Eine Auschwitz-Überlebende bewegt
Von Johanna Hager
Einen "traurigen Appell" nennt Die Welt das 4,47 Minuten lange Video. "Holocaust-Überlebende mischt den Wahlkampf in Österreich auf", attestiert die Süddeutsche. "Entscheidet Oma Gertrude die Ösi-Wahl?", mutmaßt Bild. Die Videobotschaft einer 89-jährigen Wienerin auf der Facebook-Seite von Alexander Van der Bellen gereicht im Wahlkampf-Finish zum Gesprächsthema Nummer Eins. Bringt knapp drei Millionen Klicks in vier Tagen und politische Gegner in Rage. "Das wohl übelste Hetzvideo, das jemals in diesem Land von einer Partei produziert wurde" – postet die FPÖ Radenthein. "Schmutzkübelkampagne von der VdB-Truppe" – nennt es ein KURIER-Leser.
"Die Beleidigungen anderen gegenüber, das Runtermachen, das Schlechtmachen, das stört mich am allermeisten", so beginnt Frau Gertrude ihr Video und damit ihre Kritik. "Das Niedrigste aus dem Volk herausholen und nicht das Anständigste", das sei schon einmal der Fall gewesen. "Es haben sich die Leute hingestellt und wie die Juden die Straßen reinigen mussten, sind die Wiener gestanden, Frauen und Männer, haben zugeschaut und gelacht." Eben das versuche man aus den Menschen wieder herauszuholen im Zuge des Hofburg-Wahlkampfes.
"Das schmerzt"
Genau "das schmerzt" Frau Gertrude, die Mitte November an das Team Van der Bellen herangetreten ist, um sich für ihn als Kandidaten auszusprechen. Warum? Weil er derjenige sei, "der überlegt", "reifer und vernünftiger" sei. Bei Norbert Hofers Slogan "So wahr mir Gott helfe" sei ihr die Falschheit bewusst geworden. "Als Strache das Wort Bürgerkrieg gesagt hat, da ist es mir kalt den Rücken geronnen." Gertrude hat als 7-Jährige einen Bürgerkrieg erlebt, wie sie erzählt, Tote gesehen.

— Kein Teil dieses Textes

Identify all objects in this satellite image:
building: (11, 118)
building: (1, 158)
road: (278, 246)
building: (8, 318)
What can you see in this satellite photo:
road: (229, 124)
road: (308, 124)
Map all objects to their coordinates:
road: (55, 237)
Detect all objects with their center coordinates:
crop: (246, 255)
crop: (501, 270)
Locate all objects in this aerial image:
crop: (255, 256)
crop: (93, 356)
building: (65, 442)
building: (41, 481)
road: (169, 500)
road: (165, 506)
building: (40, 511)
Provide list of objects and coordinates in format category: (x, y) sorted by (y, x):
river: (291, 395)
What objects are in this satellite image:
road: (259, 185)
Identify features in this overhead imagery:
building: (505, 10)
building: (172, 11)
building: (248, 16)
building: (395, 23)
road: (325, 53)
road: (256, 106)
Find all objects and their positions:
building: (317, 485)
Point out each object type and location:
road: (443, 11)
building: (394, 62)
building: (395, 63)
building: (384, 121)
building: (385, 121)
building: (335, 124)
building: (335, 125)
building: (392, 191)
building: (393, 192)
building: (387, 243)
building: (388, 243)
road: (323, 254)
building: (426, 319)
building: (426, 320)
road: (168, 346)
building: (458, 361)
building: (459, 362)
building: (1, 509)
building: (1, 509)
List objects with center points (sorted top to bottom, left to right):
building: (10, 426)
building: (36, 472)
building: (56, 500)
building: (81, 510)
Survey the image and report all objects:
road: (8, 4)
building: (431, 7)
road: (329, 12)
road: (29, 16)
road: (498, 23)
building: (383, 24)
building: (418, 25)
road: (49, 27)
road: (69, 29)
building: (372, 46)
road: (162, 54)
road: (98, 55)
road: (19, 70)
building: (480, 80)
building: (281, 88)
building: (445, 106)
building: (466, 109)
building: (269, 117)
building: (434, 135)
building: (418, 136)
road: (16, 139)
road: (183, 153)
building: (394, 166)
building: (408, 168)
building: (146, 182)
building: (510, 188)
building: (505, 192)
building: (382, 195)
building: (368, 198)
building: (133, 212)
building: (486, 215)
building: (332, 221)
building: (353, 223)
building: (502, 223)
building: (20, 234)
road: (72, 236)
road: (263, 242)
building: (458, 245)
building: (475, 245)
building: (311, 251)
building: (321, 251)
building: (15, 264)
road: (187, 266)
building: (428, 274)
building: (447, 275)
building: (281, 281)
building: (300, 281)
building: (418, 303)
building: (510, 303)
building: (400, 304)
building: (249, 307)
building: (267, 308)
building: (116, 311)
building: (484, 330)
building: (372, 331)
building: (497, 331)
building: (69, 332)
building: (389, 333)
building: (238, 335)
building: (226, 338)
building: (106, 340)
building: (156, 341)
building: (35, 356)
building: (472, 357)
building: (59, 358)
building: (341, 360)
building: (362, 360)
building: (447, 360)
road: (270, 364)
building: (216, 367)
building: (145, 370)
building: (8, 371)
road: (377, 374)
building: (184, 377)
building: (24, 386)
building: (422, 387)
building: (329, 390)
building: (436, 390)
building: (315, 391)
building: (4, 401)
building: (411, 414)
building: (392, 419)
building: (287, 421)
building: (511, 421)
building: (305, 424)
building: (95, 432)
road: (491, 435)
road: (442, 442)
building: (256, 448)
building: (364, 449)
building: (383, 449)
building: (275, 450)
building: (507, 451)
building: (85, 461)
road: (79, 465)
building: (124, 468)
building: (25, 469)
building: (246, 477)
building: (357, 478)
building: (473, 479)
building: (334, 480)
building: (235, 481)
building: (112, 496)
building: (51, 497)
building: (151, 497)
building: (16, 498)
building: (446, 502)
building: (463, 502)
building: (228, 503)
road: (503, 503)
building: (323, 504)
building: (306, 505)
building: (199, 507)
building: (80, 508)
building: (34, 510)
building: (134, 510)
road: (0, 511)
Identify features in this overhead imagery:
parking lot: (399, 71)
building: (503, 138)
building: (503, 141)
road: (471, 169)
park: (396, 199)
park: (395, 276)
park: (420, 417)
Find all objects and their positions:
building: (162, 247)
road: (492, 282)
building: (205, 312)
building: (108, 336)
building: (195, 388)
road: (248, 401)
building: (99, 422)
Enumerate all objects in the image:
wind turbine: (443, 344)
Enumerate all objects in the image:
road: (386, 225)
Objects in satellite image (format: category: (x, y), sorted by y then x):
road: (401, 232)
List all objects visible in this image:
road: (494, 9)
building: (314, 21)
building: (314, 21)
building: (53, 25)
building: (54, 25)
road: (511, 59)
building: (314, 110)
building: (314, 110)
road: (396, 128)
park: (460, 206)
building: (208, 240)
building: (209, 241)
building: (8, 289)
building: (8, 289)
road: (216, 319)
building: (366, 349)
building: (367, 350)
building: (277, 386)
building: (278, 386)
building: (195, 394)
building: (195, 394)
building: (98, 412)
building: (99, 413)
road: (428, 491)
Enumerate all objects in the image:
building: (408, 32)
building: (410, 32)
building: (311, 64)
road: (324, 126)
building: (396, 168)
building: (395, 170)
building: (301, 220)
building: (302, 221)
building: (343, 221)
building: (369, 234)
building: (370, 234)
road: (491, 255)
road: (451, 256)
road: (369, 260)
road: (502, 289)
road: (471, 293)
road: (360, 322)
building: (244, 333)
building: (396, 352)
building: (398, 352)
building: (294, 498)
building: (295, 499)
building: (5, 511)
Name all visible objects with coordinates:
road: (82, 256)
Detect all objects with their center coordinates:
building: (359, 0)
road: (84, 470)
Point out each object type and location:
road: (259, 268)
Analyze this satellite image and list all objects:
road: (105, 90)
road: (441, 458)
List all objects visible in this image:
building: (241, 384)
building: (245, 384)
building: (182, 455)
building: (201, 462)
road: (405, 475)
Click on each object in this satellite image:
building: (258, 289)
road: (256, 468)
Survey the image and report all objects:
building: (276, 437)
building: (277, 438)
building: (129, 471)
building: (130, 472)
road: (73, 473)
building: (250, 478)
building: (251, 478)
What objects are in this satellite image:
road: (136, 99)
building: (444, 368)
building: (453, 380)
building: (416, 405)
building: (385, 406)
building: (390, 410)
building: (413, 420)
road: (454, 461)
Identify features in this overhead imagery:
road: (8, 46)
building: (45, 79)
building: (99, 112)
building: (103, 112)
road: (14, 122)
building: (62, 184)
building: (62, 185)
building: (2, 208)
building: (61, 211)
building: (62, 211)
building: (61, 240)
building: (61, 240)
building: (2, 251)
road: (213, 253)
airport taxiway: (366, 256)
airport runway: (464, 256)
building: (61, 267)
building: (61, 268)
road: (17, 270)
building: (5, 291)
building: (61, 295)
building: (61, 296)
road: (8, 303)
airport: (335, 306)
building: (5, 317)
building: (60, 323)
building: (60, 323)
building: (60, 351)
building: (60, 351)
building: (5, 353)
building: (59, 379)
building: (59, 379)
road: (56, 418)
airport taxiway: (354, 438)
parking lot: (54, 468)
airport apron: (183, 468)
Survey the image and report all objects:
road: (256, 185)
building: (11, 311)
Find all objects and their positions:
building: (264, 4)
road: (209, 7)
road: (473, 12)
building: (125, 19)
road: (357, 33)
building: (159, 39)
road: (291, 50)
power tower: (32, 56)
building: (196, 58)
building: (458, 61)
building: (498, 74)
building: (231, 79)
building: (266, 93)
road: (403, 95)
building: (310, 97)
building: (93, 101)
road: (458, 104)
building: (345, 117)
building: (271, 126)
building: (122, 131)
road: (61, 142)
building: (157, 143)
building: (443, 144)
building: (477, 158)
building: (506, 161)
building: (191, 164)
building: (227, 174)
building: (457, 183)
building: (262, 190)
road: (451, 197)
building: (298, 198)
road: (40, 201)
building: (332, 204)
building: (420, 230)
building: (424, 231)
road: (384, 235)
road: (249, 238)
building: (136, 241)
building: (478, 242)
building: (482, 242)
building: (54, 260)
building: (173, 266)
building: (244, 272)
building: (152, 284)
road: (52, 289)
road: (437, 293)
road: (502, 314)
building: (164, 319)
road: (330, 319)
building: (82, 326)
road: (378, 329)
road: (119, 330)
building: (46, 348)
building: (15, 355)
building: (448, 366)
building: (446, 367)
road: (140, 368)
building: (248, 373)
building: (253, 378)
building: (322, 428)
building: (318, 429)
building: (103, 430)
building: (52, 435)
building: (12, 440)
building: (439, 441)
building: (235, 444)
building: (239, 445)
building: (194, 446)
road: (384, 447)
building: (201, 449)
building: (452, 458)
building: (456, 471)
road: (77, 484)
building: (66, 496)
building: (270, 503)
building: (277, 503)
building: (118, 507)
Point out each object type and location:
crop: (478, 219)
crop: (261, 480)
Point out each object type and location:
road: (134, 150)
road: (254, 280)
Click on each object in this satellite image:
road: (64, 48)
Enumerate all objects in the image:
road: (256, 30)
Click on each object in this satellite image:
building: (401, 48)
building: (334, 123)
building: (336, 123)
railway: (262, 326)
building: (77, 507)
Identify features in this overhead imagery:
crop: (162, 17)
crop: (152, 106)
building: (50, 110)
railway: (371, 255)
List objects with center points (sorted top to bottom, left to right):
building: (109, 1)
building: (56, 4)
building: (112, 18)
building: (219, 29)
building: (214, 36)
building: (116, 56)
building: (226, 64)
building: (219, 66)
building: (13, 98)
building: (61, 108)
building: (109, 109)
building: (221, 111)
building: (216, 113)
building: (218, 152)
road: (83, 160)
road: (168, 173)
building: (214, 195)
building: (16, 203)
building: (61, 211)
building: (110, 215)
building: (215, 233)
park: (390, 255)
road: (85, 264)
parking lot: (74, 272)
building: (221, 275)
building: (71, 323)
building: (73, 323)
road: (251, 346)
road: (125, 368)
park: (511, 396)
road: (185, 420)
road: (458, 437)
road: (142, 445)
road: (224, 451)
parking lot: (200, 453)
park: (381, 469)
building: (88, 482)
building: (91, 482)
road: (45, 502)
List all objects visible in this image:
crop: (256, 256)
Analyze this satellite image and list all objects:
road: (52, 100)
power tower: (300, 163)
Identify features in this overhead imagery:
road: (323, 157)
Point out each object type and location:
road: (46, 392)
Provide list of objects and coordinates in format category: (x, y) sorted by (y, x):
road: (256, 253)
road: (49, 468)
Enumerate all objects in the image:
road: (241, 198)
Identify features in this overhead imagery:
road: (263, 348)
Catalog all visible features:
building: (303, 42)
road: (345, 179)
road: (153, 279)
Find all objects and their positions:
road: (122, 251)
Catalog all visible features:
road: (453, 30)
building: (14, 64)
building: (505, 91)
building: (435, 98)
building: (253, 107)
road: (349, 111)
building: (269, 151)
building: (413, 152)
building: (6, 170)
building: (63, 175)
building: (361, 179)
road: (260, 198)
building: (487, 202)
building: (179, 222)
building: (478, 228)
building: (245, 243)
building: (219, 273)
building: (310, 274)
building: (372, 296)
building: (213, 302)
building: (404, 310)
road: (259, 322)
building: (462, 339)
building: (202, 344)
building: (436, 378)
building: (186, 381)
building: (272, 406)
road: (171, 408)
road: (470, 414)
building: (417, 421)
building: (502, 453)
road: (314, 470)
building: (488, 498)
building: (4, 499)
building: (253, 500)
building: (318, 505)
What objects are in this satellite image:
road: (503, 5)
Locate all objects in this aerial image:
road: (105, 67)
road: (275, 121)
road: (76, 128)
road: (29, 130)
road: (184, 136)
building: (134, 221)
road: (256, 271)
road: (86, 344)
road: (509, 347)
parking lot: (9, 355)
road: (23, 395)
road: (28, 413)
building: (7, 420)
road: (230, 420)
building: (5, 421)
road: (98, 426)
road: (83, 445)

Es sollten nicht die letzten sein. Sie ist zehn als Hitler in Österreich einmarschiert. Obwohl die jüdische Familie Jahre zuvor auf Geheiß des Vaters katholisch getauft wird, muss sie fliehen. Über zwei Jahre dauert die Flucht über Italien , die 1944 in Auschwitz endet. Gertrude überlebt sieben Monate im Konzentrationslager – ihre Familie nicht.
Der Vorwurf, ihr Schicksal sei "billige linke Propaganda" oder gar für die zweite Stichwahl fingiert, ist haltlos. Die Radiojournalistin Marlene Groihofer hat das Leben von Frau Gertrude nachgezeichnet. Ihr Beitrag "Die Einzige, die überlebt hat" wurde im März 2016 zweifach prämiert. Darin sprach die Holocaust-Überlebende über die Zwangsarbeit während des Kriegs in einer Lampenfabrik, das Bauen von Panzergräben in Hamburg und den Weg über Dänemark und Schweden 1947 zurück nach Wien. Hier arbeitete die Mutter einer Tochter als Büroangestellte. Der 4. Dezember ist "für mich wahrscheinlich die letzte Wahl", sagt Frau Gertrude und mahnt, wählen zu gehen.